-- WORK TO BE COMPLETED --
Return every line of the entries that includes the word "liver".

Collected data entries
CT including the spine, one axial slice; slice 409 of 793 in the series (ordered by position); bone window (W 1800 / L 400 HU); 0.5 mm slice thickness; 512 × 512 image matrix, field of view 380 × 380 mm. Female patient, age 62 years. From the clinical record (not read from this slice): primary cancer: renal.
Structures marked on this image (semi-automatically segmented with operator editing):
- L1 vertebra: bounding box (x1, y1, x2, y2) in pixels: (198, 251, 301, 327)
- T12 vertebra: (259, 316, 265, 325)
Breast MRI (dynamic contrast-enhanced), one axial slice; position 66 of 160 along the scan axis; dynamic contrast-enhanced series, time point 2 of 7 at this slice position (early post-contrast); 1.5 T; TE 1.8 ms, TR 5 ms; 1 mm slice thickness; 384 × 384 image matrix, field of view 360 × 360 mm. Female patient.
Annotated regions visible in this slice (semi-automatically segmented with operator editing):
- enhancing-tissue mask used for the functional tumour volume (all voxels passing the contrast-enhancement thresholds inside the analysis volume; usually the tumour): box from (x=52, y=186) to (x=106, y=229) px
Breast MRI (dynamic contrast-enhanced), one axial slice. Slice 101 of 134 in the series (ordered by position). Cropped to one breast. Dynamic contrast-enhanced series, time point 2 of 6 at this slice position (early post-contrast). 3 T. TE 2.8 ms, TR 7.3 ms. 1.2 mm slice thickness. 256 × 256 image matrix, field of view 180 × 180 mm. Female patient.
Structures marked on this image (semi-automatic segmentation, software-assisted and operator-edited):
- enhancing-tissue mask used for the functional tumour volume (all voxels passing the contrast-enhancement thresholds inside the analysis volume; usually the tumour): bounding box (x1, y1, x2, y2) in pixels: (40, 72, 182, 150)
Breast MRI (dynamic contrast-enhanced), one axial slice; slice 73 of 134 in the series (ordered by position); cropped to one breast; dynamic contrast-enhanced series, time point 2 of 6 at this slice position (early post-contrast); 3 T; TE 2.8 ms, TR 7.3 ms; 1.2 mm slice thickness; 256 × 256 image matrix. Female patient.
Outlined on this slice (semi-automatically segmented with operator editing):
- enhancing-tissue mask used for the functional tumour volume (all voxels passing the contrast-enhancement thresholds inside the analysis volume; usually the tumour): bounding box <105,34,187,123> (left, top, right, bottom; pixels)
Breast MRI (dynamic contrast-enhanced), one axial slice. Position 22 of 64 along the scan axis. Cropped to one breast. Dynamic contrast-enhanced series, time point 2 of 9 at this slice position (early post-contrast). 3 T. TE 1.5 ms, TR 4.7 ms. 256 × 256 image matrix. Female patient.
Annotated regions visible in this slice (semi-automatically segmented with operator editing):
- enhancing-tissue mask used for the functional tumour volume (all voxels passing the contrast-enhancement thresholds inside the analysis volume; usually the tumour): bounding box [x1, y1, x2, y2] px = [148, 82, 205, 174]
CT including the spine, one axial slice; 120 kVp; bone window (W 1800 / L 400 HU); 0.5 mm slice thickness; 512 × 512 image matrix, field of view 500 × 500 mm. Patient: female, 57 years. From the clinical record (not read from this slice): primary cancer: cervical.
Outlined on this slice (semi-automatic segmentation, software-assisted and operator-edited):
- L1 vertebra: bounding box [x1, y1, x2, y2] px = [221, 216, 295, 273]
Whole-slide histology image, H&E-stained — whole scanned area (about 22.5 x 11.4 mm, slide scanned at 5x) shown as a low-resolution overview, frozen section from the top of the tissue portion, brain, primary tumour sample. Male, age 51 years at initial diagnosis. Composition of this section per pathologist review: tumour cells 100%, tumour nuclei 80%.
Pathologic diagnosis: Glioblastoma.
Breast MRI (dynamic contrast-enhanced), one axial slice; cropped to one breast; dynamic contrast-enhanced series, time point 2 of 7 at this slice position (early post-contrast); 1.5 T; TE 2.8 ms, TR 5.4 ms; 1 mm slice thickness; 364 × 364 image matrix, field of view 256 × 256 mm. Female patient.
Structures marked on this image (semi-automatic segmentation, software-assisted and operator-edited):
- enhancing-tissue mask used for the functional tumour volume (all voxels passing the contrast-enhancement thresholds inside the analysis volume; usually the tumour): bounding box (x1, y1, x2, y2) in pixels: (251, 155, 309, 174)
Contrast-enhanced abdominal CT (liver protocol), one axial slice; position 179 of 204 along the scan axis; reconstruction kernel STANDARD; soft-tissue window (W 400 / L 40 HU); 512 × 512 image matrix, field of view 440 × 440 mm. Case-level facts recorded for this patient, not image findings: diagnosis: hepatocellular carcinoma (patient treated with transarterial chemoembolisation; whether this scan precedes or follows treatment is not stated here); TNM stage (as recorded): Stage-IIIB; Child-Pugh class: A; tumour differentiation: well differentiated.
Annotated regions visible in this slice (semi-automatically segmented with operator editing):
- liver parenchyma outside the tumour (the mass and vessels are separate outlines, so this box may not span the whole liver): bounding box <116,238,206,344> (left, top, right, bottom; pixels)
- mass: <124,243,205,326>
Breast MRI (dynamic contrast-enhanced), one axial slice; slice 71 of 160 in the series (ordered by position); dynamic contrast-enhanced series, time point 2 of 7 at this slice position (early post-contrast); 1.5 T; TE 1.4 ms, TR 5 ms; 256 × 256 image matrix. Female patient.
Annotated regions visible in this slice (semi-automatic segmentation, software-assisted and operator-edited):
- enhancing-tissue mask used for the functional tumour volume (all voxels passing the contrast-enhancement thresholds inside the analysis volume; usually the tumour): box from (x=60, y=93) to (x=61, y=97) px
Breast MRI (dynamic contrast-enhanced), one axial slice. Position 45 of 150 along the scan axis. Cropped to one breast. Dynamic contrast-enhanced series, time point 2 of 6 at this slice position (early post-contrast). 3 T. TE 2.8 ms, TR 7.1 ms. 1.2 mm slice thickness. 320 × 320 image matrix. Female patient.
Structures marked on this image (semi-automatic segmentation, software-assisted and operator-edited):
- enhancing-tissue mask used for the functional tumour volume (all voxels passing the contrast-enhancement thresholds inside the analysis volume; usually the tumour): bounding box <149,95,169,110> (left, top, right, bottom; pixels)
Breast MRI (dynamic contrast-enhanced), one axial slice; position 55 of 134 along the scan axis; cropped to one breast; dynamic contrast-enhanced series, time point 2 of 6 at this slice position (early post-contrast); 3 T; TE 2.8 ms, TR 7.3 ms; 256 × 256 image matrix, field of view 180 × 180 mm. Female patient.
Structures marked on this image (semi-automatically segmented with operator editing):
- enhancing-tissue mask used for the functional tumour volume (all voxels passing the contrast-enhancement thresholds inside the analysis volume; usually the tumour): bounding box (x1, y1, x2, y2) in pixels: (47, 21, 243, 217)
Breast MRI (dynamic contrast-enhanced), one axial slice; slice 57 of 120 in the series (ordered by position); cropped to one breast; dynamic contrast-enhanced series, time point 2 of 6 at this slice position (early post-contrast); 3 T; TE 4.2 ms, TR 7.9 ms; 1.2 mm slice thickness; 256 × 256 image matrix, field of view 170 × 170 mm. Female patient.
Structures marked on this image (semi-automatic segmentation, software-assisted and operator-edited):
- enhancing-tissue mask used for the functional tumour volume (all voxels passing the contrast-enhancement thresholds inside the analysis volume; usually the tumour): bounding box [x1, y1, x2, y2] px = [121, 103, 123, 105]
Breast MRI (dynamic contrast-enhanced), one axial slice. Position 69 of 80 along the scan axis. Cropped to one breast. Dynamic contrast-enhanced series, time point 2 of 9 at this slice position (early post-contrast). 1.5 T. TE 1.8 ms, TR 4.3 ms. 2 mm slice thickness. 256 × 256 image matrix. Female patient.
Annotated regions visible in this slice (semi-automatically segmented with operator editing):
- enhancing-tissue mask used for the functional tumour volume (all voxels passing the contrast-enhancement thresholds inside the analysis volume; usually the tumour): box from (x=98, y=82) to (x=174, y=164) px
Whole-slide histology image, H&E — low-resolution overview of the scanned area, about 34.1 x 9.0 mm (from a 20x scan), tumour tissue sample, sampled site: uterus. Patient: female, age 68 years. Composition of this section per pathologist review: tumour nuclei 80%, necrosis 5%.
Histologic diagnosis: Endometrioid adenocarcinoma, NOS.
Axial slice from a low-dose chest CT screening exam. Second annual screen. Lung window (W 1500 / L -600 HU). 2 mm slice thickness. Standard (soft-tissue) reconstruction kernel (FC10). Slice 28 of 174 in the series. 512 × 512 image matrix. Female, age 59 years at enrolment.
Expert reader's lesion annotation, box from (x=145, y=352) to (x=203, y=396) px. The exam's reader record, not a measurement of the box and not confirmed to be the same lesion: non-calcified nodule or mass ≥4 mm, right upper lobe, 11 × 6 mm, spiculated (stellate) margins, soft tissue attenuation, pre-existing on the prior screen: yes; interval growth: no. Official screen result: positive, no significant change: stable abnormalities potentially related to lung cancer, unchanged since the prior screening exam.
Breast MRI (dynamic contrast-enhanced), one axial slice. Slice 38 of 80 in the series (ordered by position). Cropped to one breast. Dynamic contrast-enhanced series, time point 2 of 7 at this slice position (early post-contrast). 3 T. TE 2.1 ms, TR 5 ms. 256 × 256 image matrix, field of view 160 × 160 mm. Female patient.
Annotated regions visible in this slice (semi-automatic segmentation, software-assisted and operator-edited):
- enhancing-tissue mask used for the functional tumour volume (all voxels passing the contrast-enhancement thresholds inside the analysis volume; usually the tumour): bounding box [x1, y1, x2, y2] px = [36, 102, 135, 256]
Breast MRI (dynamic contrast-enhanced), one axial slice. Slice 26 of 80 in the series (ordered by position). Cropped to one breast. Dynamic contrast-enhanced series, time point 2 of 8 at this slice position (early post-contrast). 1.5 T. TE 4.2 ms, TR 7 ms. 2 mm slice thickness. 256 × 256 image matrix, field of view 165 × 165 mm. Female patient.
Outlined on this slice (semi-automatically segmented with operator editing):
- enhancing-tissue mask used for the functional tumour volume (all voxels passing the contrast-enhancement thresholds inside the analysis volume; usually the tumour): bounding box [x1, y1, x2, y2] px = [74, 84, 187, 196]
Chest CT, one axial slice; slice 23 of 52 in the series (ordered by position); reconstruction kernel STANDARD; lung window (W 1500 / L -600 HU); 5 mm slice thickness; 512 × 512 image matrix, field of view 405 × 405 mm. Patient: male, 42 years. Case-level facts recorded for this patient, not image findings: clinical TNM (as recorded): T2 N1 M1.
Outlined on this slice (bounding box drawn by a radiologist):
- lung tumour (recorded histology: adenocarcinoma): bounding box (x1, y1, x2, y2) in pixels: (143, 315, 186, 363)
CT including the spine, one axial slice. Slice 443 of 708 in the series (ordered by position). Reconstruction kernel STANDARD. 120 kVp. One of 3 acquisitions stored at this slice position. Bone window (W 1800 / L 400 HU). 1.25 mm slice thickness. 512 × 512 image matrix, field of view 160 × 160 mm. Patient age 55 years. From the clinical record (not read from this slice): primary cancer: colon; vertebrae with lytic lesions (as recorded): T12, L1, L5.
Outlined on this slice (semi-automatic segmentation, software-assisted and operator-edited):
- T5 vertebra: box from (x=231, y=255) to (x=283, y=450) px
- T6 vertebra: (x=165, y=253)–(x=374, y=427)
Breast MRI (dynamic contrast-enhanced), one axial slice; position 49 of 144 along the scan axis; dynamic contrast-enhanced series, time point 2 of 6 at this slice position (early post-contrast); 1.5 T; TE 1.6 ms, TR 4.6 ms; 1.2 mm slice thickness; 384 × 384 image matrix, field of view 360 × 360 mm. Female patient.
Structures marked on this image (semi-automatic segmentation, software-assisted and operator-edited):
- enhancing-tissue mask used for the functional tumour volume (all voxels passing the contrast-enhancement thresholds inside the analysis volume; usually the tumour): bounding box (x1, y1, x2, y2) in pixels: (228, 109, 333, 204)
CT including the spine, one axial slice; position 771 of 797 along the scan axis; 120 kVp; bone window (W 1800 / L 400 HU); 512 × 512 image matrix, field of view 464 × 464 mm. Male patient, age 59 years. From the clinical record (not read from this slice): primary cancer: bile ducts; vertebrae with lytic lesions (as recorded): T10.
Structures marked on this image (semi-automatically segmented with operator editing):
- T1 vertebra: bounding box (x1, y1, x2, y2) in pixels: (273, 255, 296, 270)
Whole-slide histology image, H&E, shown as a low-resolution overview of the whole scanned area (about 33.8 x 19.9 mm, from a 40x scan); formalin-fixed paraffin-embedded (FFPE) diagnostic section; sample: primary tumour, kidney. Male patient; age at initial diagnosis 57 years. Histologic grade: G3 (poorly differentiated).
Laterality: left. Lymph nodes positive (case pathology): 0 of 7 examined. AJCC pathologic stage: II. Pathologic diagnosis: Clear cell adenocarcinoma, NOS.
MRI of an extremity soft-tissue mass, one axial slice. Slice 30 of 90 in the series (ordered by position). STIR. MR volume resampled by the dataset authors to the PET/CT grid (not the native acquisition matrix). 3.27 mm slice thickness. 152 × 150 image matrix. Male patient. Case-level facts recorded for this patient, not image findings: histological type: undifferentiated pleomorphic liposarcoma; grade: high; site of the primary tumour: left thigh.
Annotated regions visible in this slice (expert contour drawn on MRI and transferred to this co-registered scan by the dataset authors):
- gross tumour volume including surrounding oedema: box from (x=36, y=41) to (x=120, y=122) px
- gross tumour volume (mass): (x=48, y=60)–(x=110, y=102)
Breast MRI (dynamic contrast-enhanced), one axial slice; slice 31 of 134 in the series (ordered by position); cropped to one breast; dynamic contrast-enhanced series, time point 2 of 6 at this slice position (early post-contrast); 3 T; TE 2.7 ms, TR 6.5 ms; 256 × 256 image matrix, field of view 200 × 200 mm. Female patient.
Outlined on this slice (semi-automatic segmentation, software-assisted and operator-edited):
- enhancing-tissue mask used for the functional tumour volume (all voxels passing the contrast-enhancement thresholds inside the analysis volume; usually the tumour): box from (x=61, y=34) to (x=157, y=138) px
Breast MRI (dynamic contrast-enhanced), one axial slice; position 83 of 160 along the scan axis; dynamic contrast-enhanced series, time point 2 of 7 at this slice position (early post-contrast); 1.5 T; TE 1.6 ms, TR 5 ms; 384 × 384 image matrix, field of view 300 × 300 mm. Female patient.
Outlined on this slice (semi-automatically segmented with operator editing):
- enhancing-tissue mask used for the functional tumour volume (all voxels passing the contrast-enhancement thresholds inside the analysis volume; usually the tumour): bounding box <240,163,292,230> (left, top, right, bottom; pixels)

-- WRITTEN SOLUTION --
Contrast-enhanced abdominal CT (liver protocol), one axial slice; position 179 of 204 along the scan axis; reconstruction kernel STANDARD; soft-tissue window (W 400 / L 40 HU); 512 × 512 image matrix, field of view 440 × 440 mm. Case-level facts recorded for this patient, not image findings: diagnosis: hepatocellular carcinoma (patient treated with transarterial chemoembolisation; whether this scan precedes or follows treatment is not stated here); TNM stage (as recorded): Stage-IIIB; Child-Pugh class: A; tumour differentiation: well differentiated.
- liver parenchyma outside the tumour (the mass and vessels are separate outlines, so this box may not span the whole liver): bounding box <116,238,206,344> (left, top, right, bottom; pixels)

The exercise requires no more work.